信解行地ではあくまでも凡夫であるので、私たちはひとりしかいないが、真実を現観した後には、常に私たちはそれぞれひとつの意識の連続性を保ちながら、百体に分かれて、百名の菩薩衆たちと志を同じくし利他行を行うことができるので、いまはたった一人で、たった一人の衆生でも救うことができなくても、初地の菩薩となった瞬間から、このいまのたったひとりの私たちは総勢一万人の偉大なる菩薩勇者の軍陣を張ることができるようになるので、その軍勢を率いる私たちが行える利他行もかなりの大規模ということになるだろう。

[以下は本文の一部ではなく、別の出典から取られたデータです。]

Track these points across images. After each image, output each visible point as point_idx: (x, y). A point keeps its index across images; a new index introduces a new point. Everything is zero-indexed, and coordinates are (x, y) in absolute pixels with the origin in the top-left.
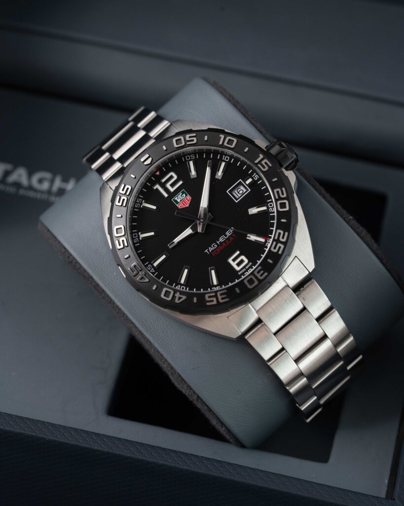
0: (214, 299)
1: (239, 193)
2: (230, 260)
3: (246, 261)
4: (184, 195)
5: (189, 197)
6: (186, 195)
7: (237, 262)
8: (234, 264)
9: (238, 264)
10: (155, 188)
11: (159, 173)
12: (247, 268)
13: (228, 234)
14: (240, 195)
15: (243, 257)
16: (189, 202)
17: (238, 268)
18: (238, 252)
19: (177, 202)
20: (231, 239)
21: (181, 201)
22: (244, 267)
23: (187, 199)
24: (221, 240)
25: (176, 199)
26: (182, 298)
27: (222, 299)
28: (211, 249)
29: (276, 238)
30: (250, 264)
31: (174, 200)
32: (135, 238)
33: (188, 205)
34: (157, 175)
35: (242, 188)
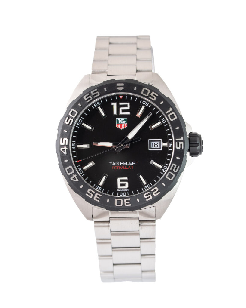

三輪清浄の布施波羅蜜を究竟した初地の菩薩は、それぞれいまの私たちの百倍ということになるが、これ以降は各地において十倍ずつ、その保有する功徳の数は増えてゆく。すなわち第二地でこれらの功徳が一万、第三地で千萬、第四地で一億、第五地で十億、第六地で百億、第七地で千億、第八地で一兆、第九地で十兆、第十地で百兆へと数量が十倍ずつ増加した功徳を得ることになる。

こうして最後に三十二相八十種好を備えた第十地の菩薩は、その本拠地は色究竟密厳浄土であるが、百兆の仏国土を縦横無尽に往来できるようになり、百兆の化身を示現し、その各々に百兆の菩薩聖者の眷属がいるので、総勢となるともはや数えきれないような数の眷属をもったまま、最も微細な所知障を断じて、如実智と如量智が一体になり、無限無辺の衆生を救済するために、すべての対象が現等覚できるようになり、如来・応供・正等覚となり成道するのである。仏の功徳が不可思議であり、無量である、というのはこのようなことを意味しているのである。

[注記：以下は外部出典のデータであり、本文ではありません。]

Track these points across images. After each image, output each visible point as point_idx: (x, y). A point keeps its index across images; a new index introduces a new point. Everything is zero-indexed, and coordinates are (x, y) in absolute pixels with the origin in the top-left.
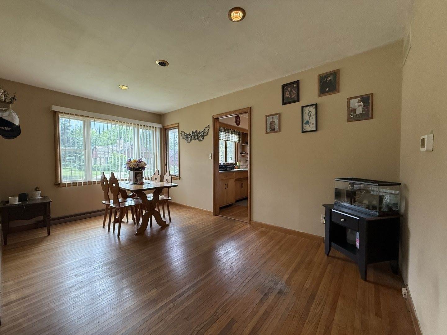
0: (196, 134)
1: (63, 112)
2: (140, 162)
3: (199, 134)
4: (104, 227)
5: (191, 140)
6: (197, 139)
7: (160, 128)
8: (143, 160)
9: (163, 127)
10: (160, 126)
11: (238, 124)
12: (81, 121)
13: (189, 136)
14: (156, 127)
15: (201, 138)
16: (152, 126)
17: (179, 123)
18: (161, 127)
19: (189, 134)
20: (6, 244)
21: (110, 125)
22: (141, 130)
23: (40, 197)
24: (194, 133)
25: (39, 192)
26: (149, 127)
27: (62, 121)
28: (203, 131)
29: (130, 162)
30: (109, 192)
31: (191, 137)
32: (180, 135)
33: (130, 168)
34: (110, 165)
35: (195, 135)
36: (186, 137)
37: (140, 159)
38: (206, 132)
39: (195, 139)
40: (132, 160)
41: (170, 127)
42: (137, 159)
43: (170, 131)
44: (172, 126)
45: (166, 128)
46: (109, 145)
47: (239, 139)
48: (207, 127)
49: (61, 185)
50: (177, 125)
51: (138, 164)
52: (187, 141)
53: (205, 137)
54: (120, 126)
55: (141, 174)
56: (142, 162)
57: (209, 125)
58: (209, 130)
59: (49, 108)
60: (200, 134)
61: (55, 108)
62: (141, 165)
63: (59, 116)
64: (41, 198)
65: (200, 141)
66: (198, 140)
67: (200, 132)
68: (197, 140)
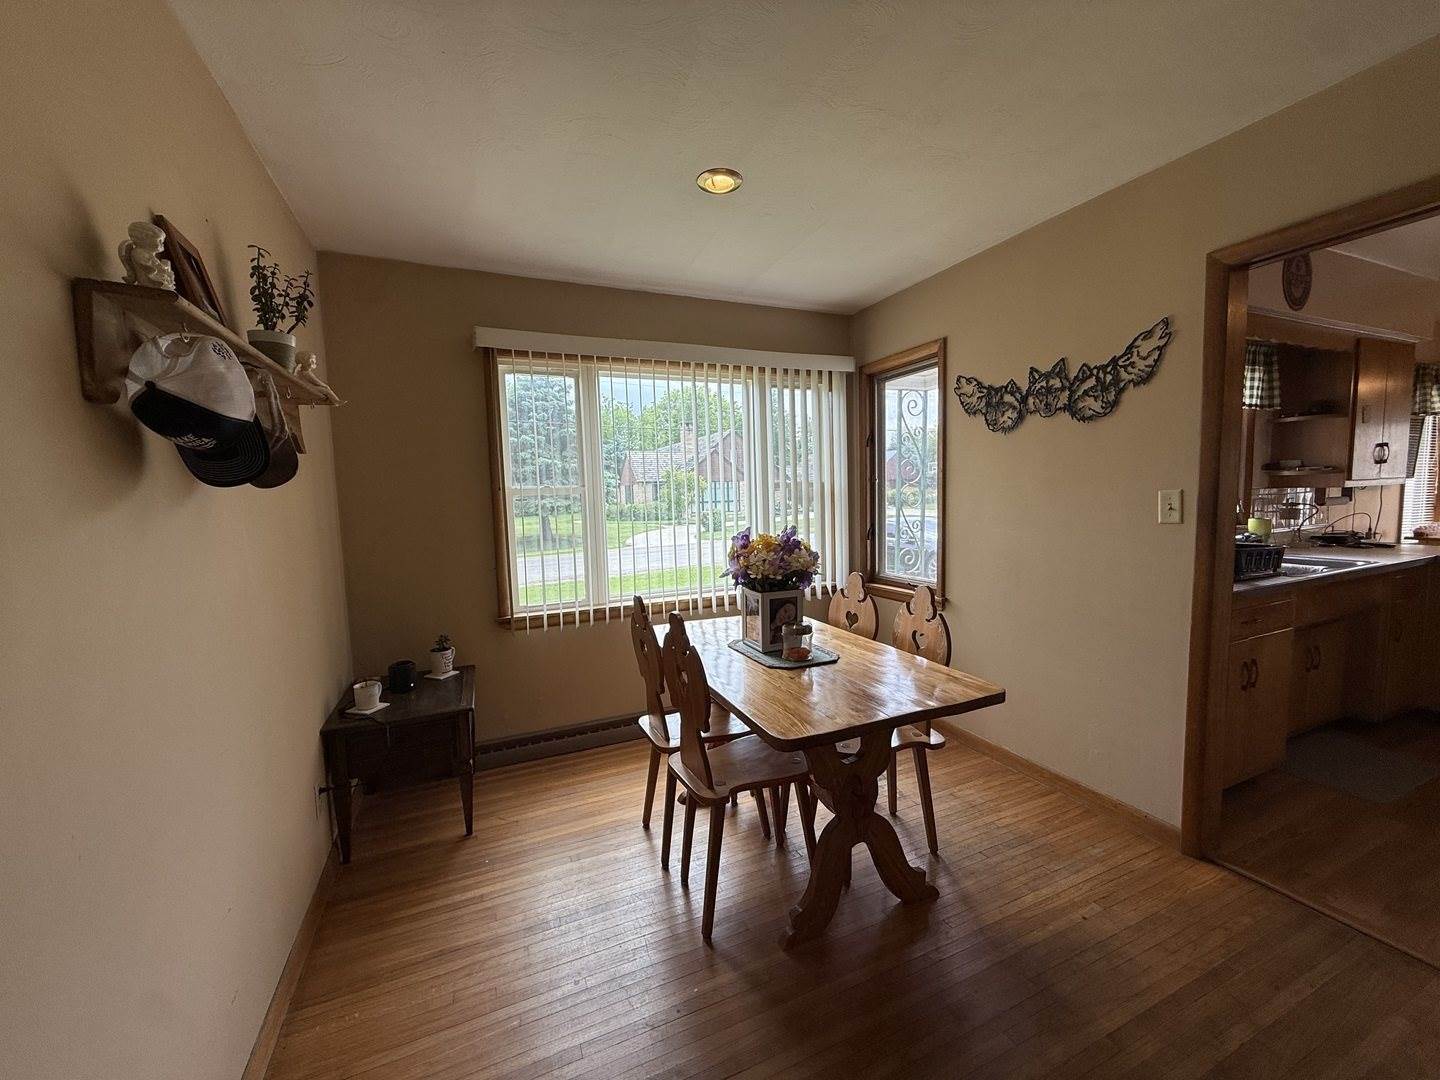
0: (1056, 383)
1: (510, 351)
2: (790, 545)
3: (1083, 381)
4: (646, 827)
5: (1021, 418)
6: (1064, 408)
7: (849, 376)
8: (800, 536)
9: (860, 368)
10: (847, 365)
11: (1296, 302)
12: (567, 378)
13: (1008, 398)
14: (830, 373)
15: (1093, 405)
16: (814, 369)
17: (945, 340)
18: (851, 368)
19: (1012, 388)
20: (347, 860)
21: (661, 384)
22: (775, 391)
23: (453, 673)
24: (1047, 376)
25: (450, 654)
26: (803, 374)
27: (513, 383)
28: (1114, 361)
29: (744, 546)
30: (663, 692)
31: (1024, 400)
32: (953, 398)
33: (746, 576)
34: (665, 505)
35: (1049, 390)
36: (988, 404)
37: (788, 531)
38: (1141, 364)
39: (1050, 411)
40: (754, 537)
41: (896, 363)
42: (776, 532)
43: (888, 385)
44: (906, 360)
45: (874, 370)
46: (658, 447)
47: (1271, 389)
48: (1148, 335)
49: (514, 625)
50: (935, 349)
51: (782, 560)
52: (993, 425)
53: (1131, 395)
54: (697, 383)
55: (795, 604)
56: (798, 544)
57: (1166, 322)
58: (1171, 353)
59: (471, 339)
60: (1092, 382)
61: (487, 337)
62: (797, 561)
63: (501, 367)
64: (455, 676)
65: (1090, 418)
66: (1073, 415)
67: (1086, 372)
68: (1066, 416)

以上の菩薩行が如何に完成していくのか、功徳を増大させ、菩薩地をどのように究竟していくのか、ということの詳細は、釈尊が『般若経』や『華厳経』で説かれるものであり、大乗仏教の根本教義であり、衆生済度のために現等覚を目指す菩薩を模範とする大乗仏教を学ばんとする者は、このような偉大なる菩薩聖者の姿を最低でも想像できなければならない。菩薩聖者の修行の詳細は『現観荘厳論』や『入中論』で簡潔に紹介されており、本会は大乗仏教の般若波羅蜜の学問を学んでゆく会であるので、それらの聖典に通じた善知識のラマたちが、再び本山デプン・ゴマン学堂から来ていただいて、また聴聞することができる機会を再開できるので、その際にこの菩薩聖者たちの偉大さを今後有志の皆様と共に驚嘆の声をあげながら、のんびりと学んでゆきたいと思う。

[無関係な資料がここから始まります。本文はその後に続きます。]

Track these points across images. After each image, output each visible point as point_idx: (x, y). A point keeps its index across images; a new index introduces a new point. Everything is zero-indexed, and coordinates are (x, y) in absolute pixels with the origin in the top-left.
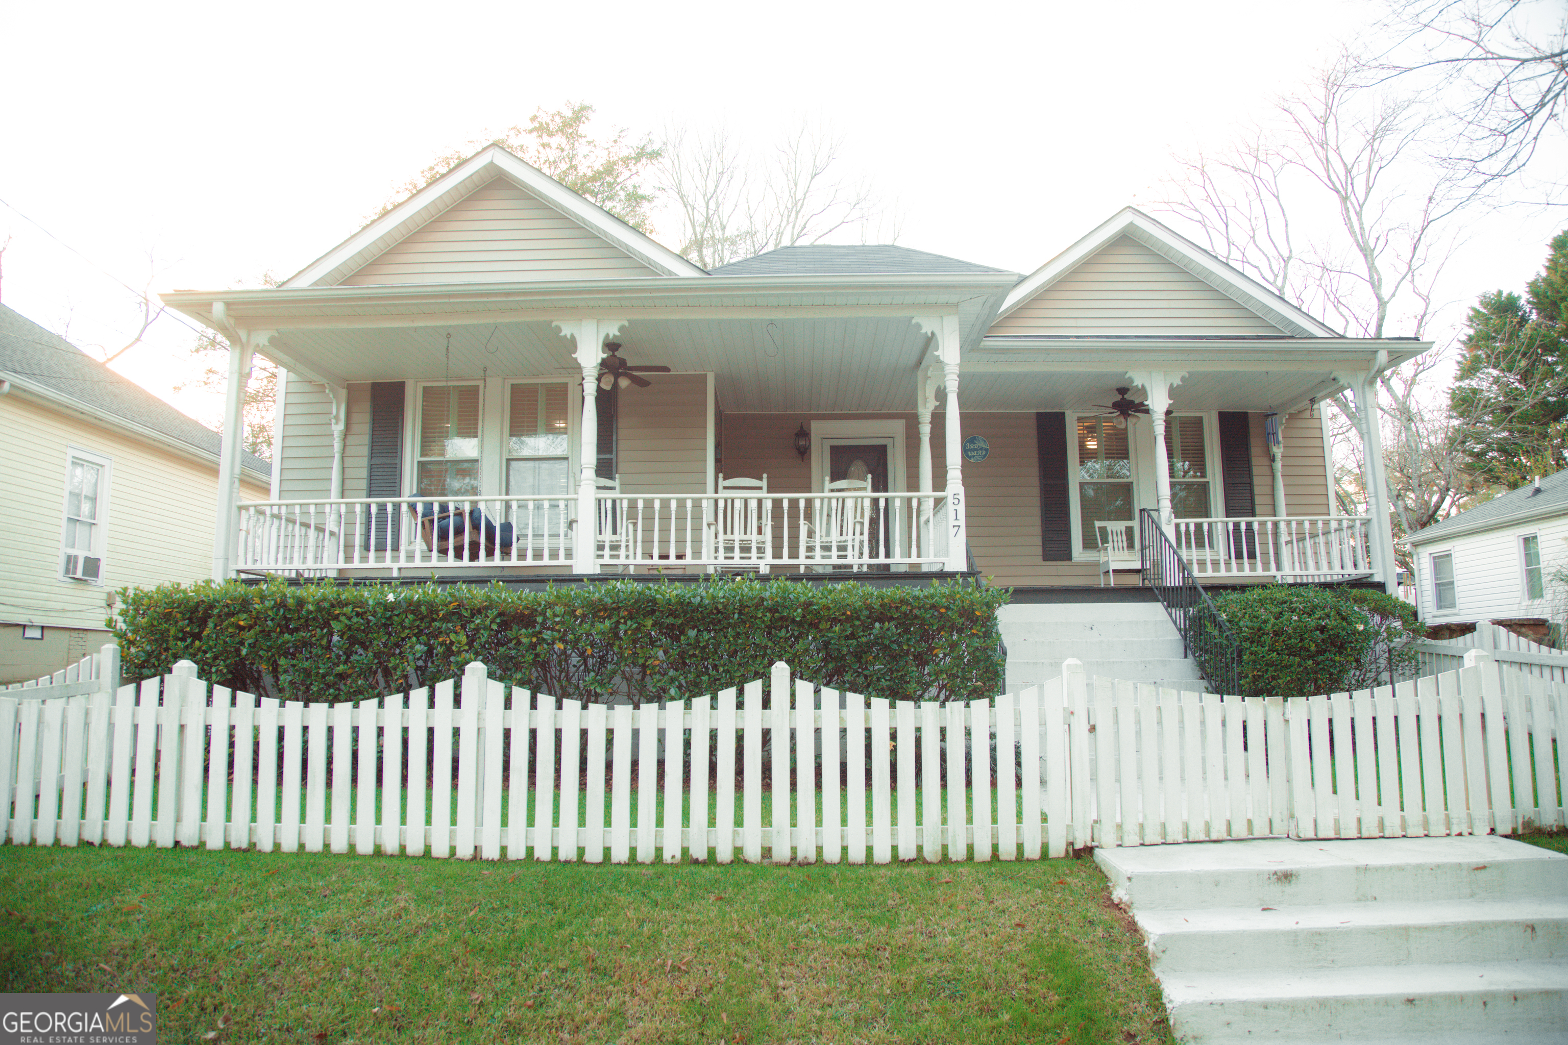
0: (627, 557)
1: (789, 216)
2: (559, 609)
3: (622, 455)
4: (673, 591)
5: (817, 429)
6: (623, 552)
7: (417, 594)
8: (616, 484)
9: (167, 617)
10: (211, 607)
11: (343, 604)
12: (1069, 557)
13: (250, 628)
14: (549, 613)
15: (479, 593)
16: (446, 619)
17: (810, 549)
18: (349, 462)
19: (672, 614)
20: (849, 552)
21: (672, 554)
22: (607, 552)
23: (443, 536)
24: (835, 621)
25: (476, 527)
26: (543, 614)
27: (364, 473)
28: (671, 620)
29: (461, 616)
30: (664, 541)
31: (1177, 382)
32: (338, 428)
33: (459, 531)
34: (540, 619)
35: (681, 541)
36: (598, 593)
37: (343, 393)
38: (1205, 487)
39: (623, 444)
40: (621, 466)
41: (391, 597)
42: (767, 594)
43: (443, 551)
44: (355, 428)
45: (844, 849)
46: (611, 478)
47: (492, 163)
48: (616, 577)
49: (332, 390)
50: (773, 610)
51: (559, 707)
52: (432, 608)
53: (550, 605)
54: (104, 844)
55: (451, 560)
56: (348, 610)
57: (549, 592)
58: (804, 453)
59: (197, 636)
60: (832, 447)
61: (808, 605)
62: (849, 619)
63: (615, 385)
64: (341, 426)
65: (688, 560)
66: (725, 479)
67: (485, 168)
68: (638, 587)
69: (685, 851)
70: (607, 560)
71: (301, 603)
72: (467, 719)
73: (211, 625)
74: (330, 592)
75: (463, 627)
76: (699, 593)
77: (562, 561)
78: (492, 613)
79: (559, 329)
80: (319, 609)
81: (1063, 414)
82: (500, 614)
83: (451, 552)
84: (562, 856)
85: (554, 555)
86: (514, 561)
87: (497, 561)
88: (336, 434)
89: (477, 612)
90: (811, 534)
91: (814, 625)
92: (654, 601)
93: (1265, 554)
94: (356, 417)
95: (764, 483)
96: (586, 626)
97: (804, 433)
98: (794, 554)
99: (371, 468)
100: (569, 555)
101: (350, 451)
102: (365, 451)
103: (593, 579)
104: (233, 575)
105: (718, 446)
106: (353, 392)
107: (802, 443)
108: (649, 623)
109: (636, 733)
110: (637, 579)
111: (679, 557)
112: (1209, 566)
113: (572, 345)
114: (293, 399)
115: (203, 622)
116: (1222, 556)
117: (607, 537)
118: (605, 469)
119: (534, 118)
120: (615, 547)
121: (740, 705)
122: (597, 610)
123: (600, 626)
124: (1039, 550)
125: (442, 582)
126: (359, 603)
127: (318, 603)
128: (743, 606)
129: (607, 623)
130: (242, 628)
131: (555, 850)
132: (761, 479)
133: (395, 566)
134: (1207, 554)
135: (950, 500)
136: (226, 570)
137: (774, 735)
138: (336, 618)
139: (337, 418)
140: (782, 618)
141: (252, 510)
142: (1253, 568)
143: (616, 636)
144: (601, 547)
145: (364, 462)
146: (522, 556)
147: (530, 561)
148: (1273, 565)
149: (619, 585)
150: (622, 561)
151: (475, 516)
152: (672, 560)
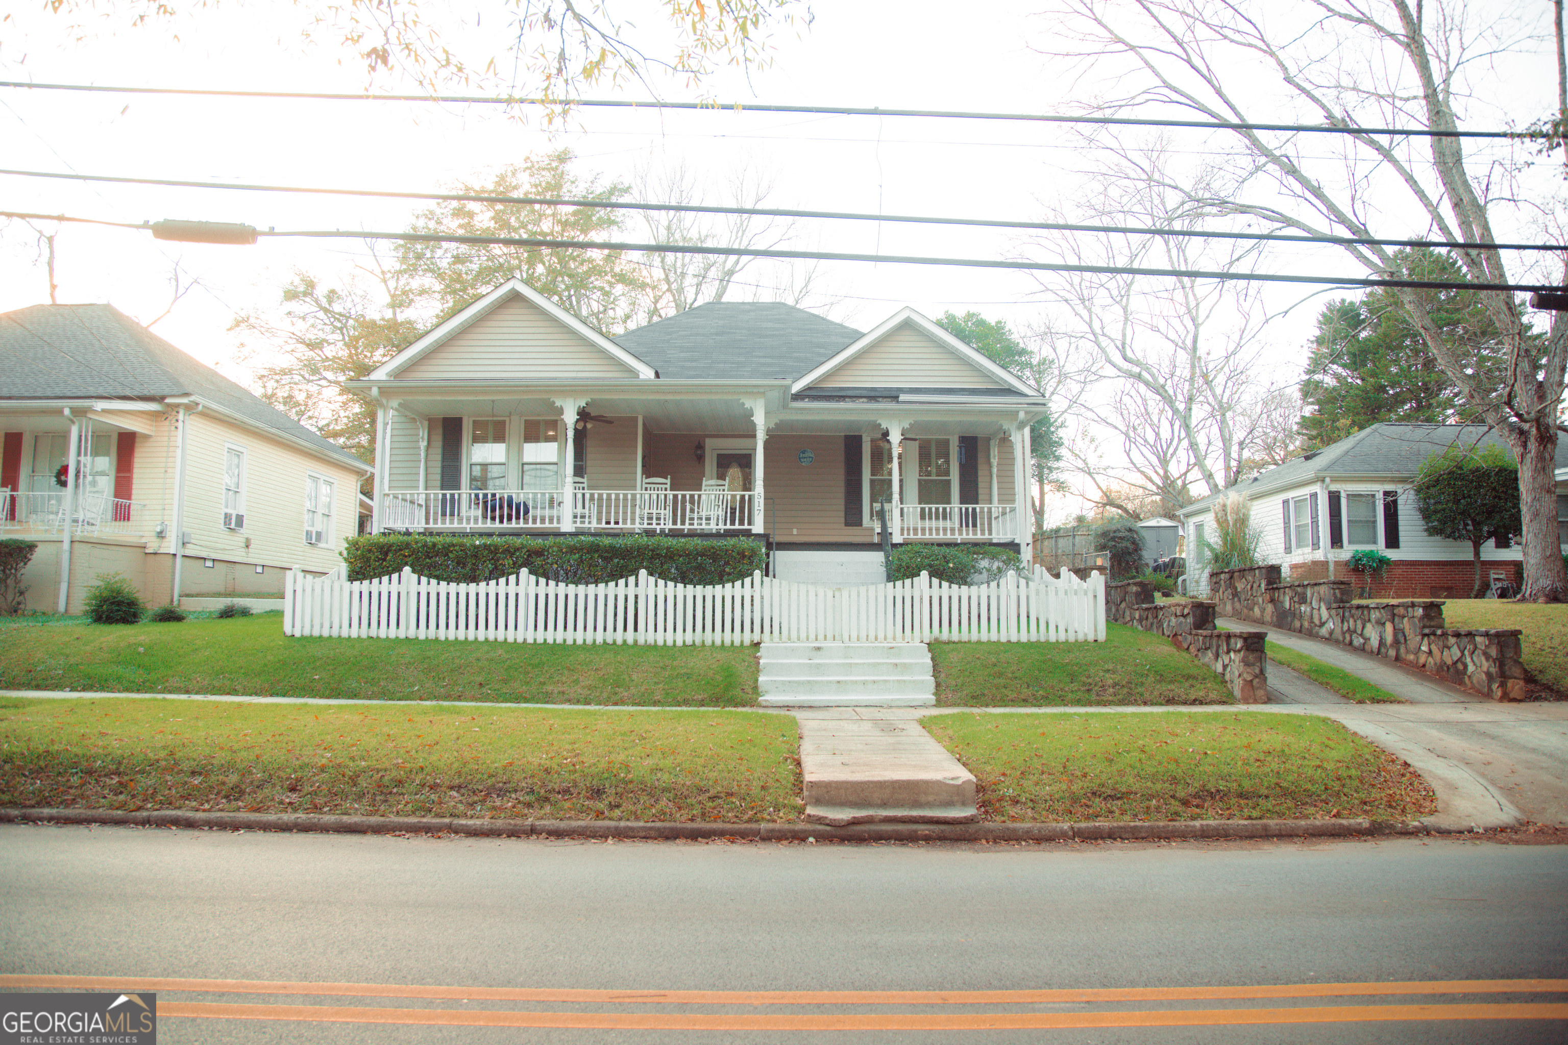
0: (590, 523)
1: (737, 232)
2: (555, 549)
3: (589, 463)
4: (607, 541)
5: (709, 443)
6: (587, 520)
7: (489, 541)
8: (585, 480)
9: (370, 551)
10: (391, 546)
11: (454, 545)
12: (860, 524)
13: (410, 556)
14: (550, 550)
15: (518, 541)
16: (503, 552)
17: (692, 519)
18: (430, 464)
19: (607, 551)
20: (712, 521)
21: (612, 521)
22: (579, 520)
23: (493, 510)
24: (680, 556)
25: (510, 506)
26: (548, 551)
27: (439, 470)
28: (606, 554)
29: (509, 552)
30: (608, 513)
31: (907, 426)
32: (423, 444)
33: (501, 507)
34: (546, 553)
35: (617, 513)
36: (572, 541)
37: (426, 423)
38: (948, 482)
39: (589, 456)
40: (589, 470)
41: (477, 543)
42: (650, 543)
43: (493, 519)
44: (433, 444)
45: (665, 641)
46: (583, 477)
47: (513, 289)
48: (583, 534)
49: (421, 422)
50: (653, 551)
51: (557, 585)
52: (496, 547)
53: (550, 547)
54: (378, 637)
55: (497, 524)
56: (457, 548)
57: (551, 540)
58: (700, 458)
59: (384, 560)
60: (718, 455)
61: (668, 548)
62: (687, 555)
63: (585, 427)
64: (425, 443)
65: (621, 525)
66: (646, 478)
67: (510, 291)
68: (591, 539)
69: (604, 640)
70: (578, 525)
71: (434, 545)
72: (521, 590)
73: (390, 555)
74: (448, 540)
75: (511, 557)
76: (620, 542)
77: (555, 525)
78: (524, 550)
79: (554, 403)
80: (444, 548)
81: (861, 436)
82: (528, 551)
83: (497, 519)
84: (558, 642)
85: (551, 520)
86: (530, 525)
87: (522, 525)
88: (422, 448)
89: (518, 549)
90: (692, 511)
91: (671, 558)
92: (598, 546)
93: (982, 524)
94: (433, 438)
95: (668, 481)
96: (568, 557)
97: (700, 447)
98: (683, 523)
99: (443, 467)
100: (559, 521)
101: (430, 457)
102: (439, 457)
103: (571, 534)
104: (382, 531)
105: (644, 458)
106: (432, 422)
107: (699, 452)
108: (596, 555)
109: (586, 596)
110: (593, 535)
111: (617, 523)
112: (949, 532)
113: (561, 411)
114: (396, 426)
115: (386, 554)
116: (957, 525)
117: (579, 510)
118: (579, 471)
119: (527, 159)
120: (583, 517)
121: (627, 586)
122: (572, 550)
123: (574, 557)
124: (843, 520)
125: (501, 535)
126: (462, 545)
127: (443, 545)
128: (639, 549)
129: (577, 555)
130: (406, 556)
131: (555, 640)
132: (666, 478)
133: (468, 526)
134: (948, 524)
135: (756, 496)
136: (379, 529)
137: (639, 597)
138: (451, 552)
139: (423, 438)
140: (657, 554)
141: (391, 496)
142: (975, 533)
143: (582, 561)
144: (575, 517)
145: (439, 464)
146: (534, 521)
147: (538, 525)
148: (987, 532)
149: (583, 538)
150: (586, 525)
151: (510, 500)
152: (612, 525)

本偈は、真実を現観した菩薩たちが十地において、鳳凰が天空を飛ぶかの如く、百、千、百兆と仏国土を自由自在に方便と智慧というふたつの翼で飛び回ってゆき、利他行を行って、その功徳を増大させ、最終的に如来となり、自らが経験したそのすべてを法性の真実として示すことで無限の衆生を利益する、智慧の資糧が究竟した如来の精神である法身と、福徳の資糧が究竟した如来の身体である色身の二身を速やかに実現できますように、というツォンカパの、そして私たち大乗仏教徒すべての悲願を表現したものである。